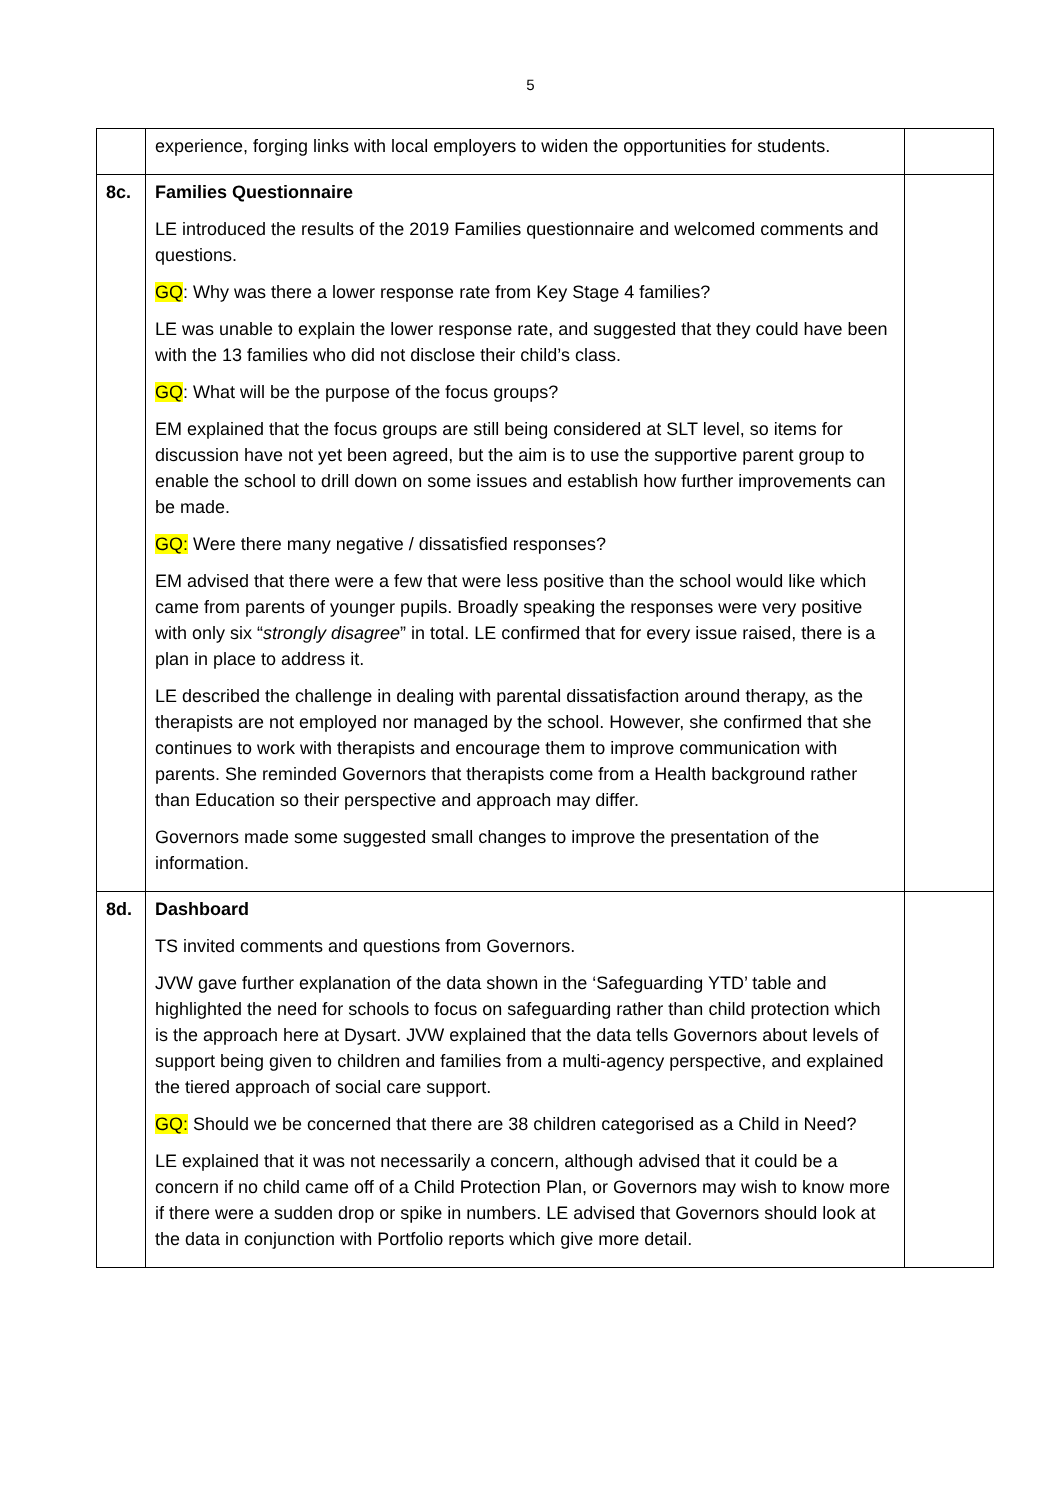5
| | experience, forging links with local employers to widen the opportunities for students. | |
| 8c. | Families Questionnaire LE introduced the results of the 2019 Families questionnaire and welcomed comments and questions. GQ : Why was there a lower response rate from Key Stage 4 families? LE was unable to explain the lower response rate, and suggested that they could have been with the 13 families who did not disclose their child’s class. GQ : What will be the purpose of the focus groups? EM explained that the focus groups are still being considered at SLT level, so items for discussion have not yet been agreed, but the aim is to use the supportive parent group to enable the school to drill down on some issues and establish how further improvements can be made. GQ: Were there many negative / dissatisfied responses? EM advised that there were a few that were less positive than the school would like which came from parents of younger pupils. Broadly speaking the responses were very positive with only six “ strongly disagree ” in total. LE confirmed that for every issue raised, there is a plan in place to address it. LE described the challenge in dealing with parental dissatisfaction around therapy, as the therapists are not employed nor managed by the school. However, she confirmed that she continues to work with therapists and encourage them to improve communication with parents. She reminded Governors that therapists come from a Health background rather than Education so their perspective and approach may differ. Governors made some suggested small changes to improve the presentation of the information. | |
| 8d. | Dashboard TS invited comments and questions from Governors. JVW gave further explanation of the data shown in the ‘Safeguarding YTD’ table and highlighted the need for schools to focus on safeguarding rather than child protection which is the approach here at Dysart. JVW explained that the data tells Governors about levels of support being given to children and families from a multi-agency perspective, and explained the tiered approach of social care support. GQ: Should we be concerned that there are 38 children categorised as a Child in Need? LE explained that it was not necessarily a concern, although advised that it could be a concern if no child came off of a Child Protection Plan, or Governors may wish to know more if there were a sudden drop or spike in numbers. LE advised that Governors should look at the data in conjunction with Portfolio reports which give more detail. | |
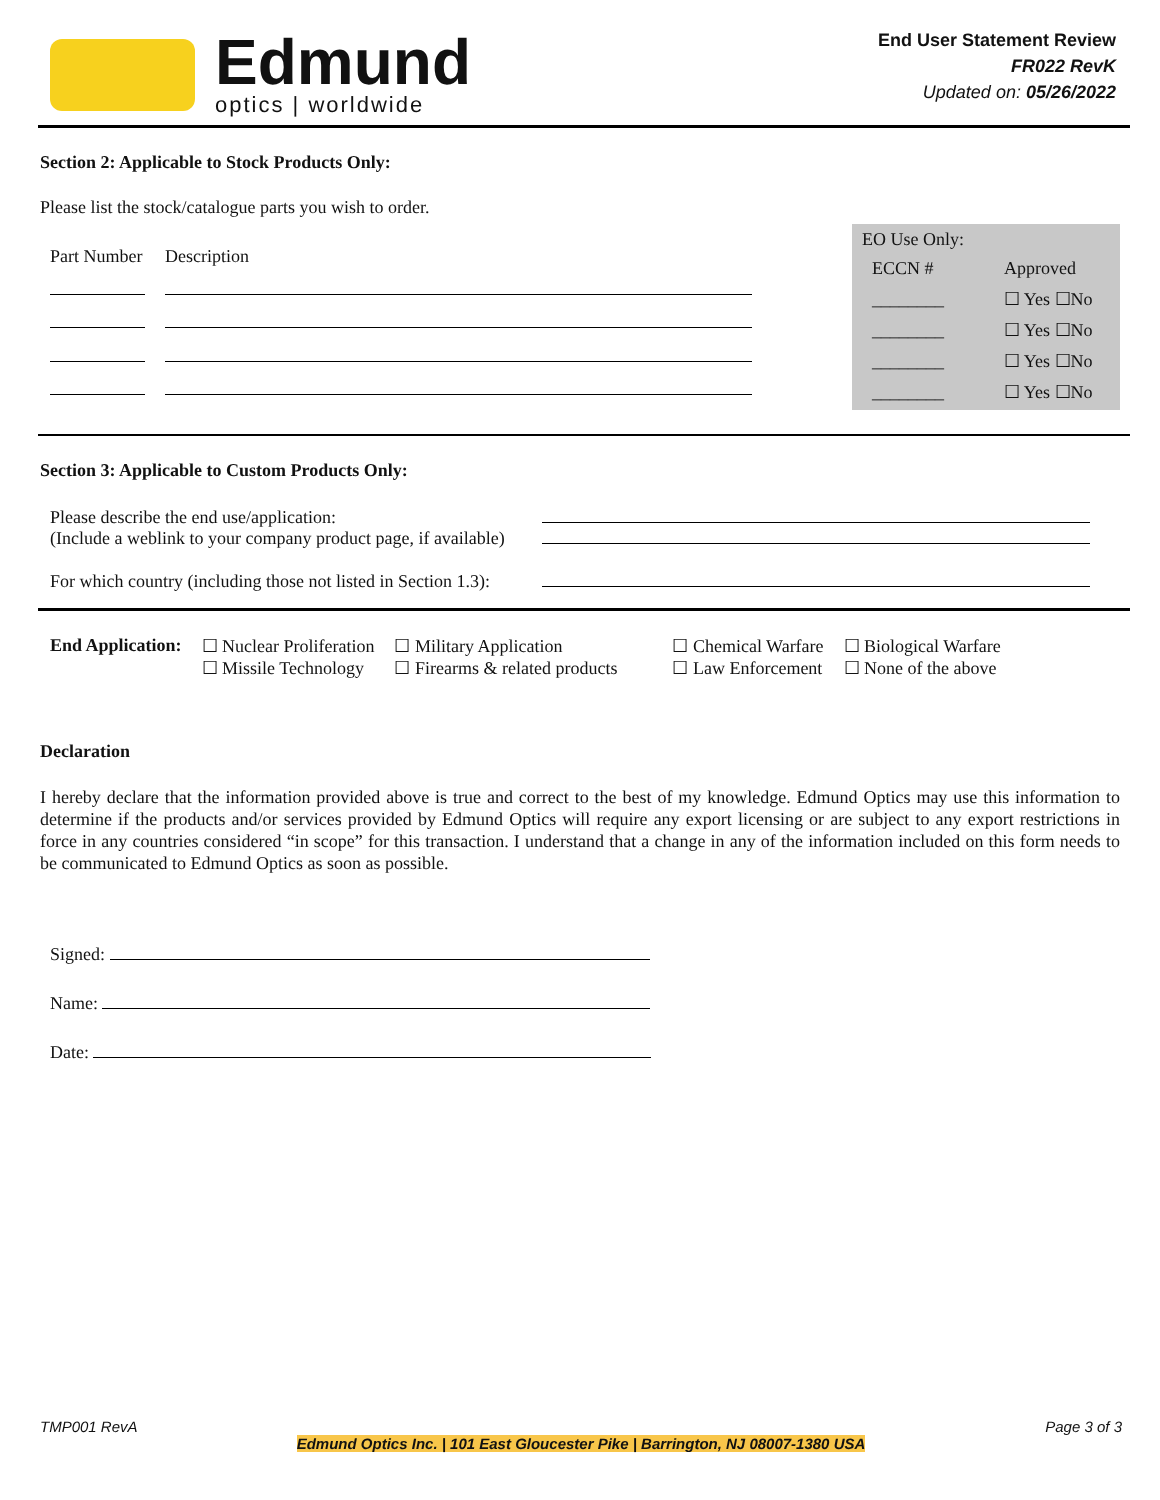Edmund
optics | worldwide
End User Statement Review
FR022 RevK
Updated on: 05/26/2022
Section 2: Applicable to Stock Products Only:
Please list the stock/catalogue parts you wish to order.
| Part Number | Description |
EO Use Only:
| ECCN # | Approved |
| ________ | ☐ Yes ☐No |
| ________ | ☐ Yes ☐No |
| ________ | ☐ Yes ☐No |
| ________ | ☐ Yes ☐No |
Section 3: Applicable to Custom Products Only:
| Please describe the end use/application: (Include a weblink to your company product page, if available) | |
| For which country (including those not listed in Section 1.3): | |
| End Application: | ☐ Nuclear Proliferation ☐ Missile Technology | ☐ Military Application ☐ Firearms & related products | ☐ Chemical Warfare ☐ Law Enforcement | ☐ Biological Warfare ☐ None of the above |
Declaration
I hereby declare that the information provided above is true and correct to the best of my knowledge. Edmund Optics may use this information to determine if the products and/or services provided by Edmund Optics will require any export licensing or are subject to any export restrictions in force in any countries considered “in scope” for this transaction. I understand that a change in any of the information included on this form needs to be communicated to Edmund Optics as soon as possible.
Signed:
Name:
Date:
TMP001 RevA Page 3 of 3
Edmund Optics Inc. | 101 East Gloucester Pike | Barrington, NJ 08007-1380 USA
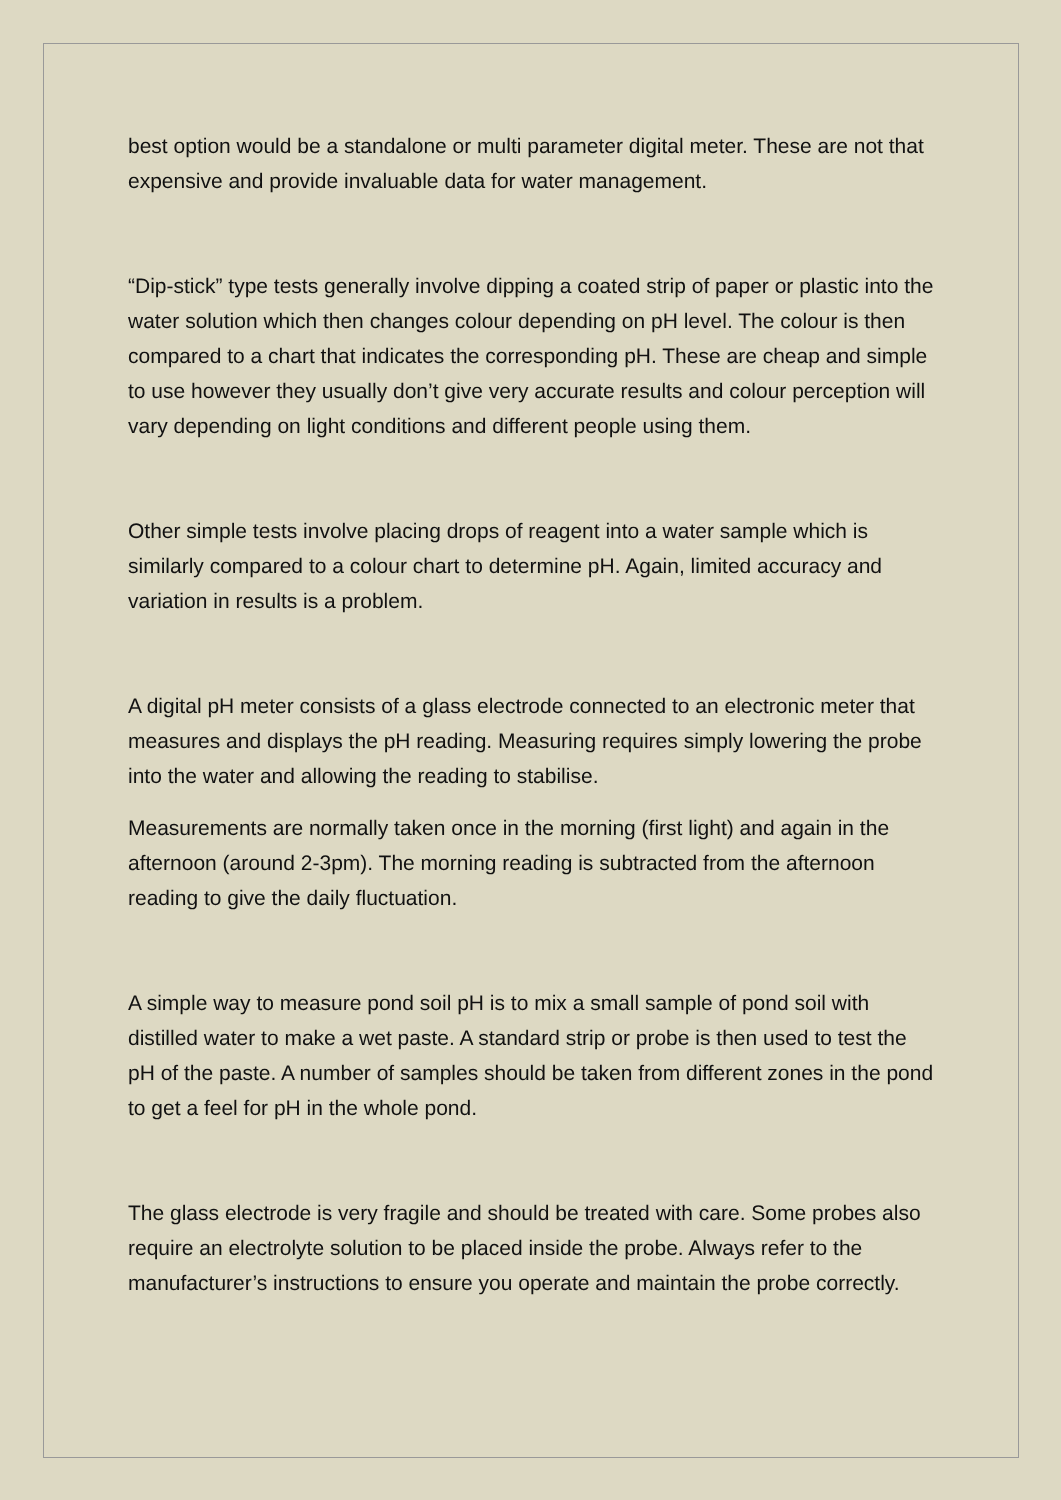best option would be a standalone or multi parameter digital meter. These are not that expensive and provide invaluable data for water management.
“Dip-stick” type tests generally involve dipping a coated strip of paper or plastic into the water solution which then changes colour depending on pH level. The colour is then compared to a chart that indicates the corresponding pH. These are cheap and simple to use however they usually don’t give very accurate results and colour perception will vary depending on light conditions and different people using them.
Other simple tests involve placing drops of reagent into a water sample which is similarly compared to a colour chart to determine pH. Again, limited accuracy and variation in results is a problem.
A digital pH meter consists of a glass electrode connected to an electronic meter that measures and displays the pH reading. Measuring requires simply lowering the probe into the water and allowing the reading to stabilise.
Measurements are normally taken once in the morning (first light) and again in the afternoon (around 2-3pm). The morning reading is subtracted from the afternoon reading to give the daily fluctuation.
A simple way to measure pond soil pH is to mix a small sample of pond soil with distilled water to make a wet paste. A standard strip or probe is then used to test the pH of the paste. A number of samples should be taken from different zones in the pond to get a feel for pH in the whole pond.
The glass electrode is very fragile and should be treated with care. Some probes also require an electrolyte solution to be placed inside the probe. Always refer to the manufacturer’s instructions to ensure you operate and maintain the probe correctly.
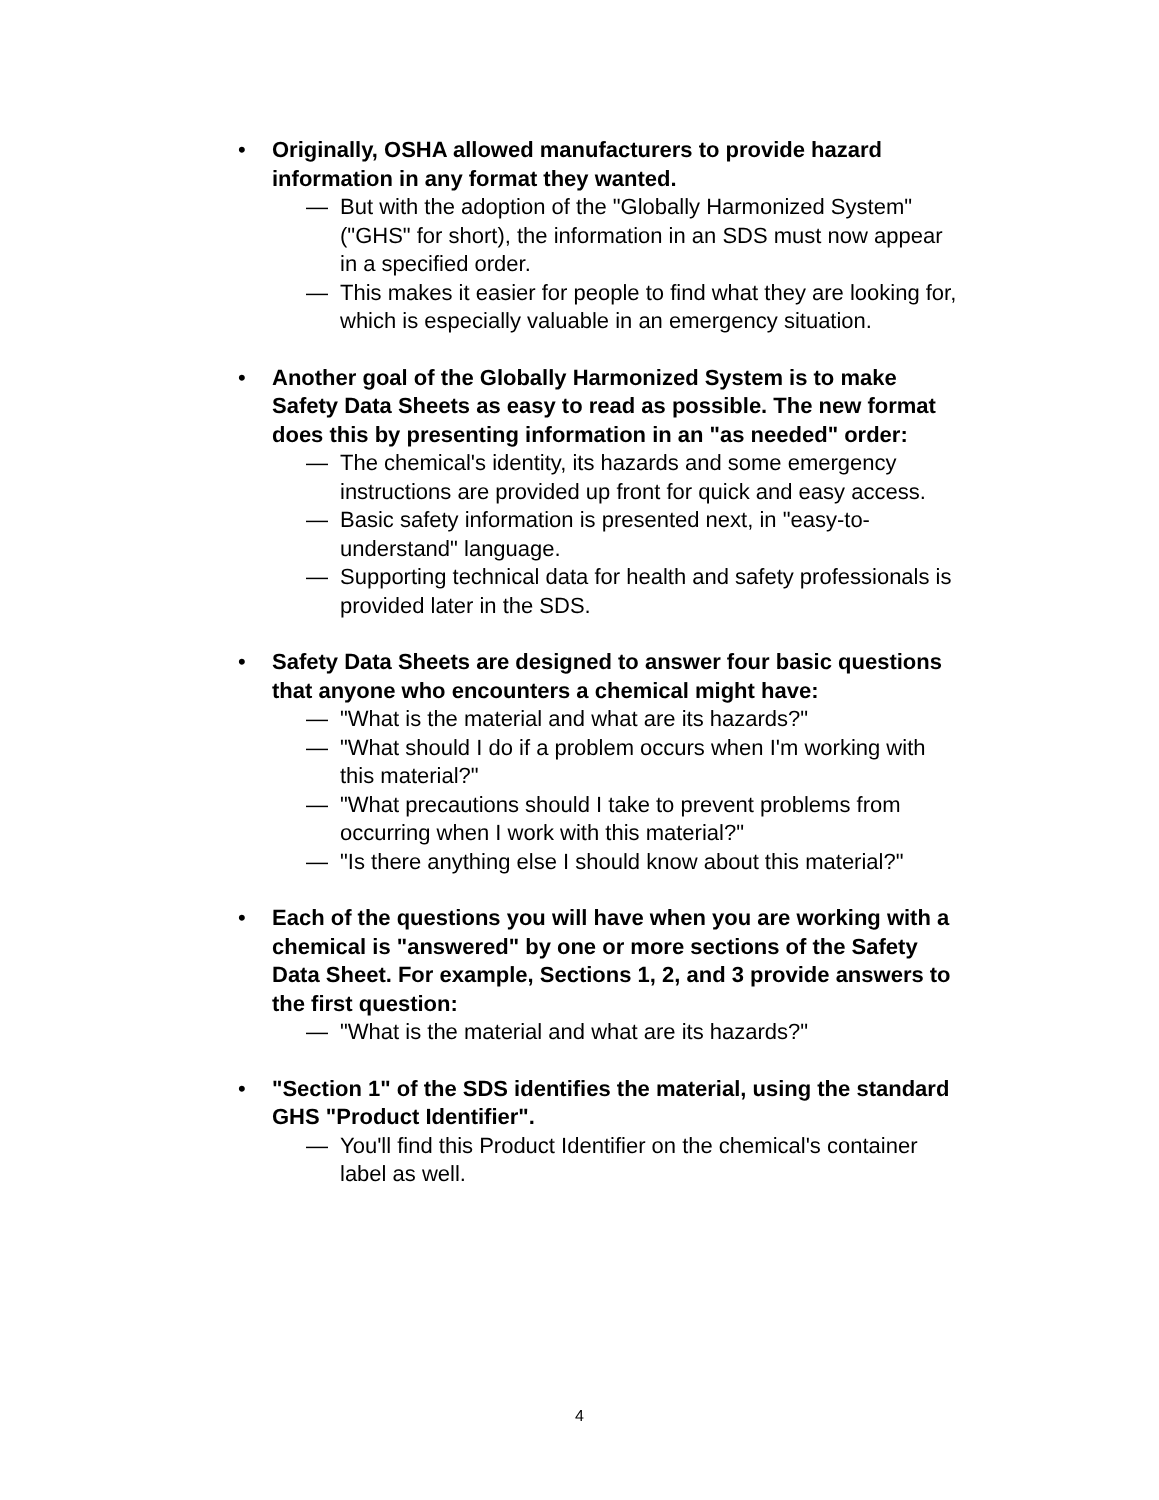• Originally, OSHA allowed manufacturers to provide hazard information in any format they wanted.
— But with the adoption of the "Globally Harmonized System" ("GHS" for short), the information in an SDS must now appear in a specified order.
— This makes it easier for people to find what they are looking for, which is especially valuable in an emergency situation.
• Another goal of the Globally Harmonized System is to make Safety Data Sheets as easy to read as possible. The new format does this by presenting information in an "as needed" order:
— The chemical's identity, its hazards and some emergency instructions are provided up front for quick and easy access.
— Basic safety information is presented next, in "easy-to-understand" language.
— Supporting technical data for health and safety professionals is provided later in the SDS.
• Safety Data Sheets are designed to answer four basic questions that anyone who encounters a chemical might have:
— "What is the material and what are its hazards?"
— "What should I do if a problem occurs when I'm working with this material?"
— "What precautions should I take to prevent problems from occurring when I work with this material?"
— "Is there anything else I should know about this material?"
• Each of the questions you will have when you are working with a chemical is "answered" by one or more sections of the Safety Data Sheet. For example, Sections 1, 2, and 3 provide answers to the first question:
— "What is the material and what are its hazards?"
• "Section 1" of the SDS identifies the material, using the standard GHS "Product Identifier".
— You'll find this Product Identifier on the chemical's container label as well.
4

> TASK GOAL
Scan the entries above for the word "sample". Report the lines that hold it.

> ANSWER TO THE EXERCISE
Other simple tests involve placing drops of reagent into a water sample which is similarly compared to a colour chart to determine pH. Again, limited accuracy and variation in results is a problem.
A simple way to measure pond soil pH is to mix a small sample of pond soil with distilled water to make a wet paste. A standard strip or probe is then used to test the pH of the paste. A number of samples should be taken from different zones in the pond to get a feel for pH in the whole pond.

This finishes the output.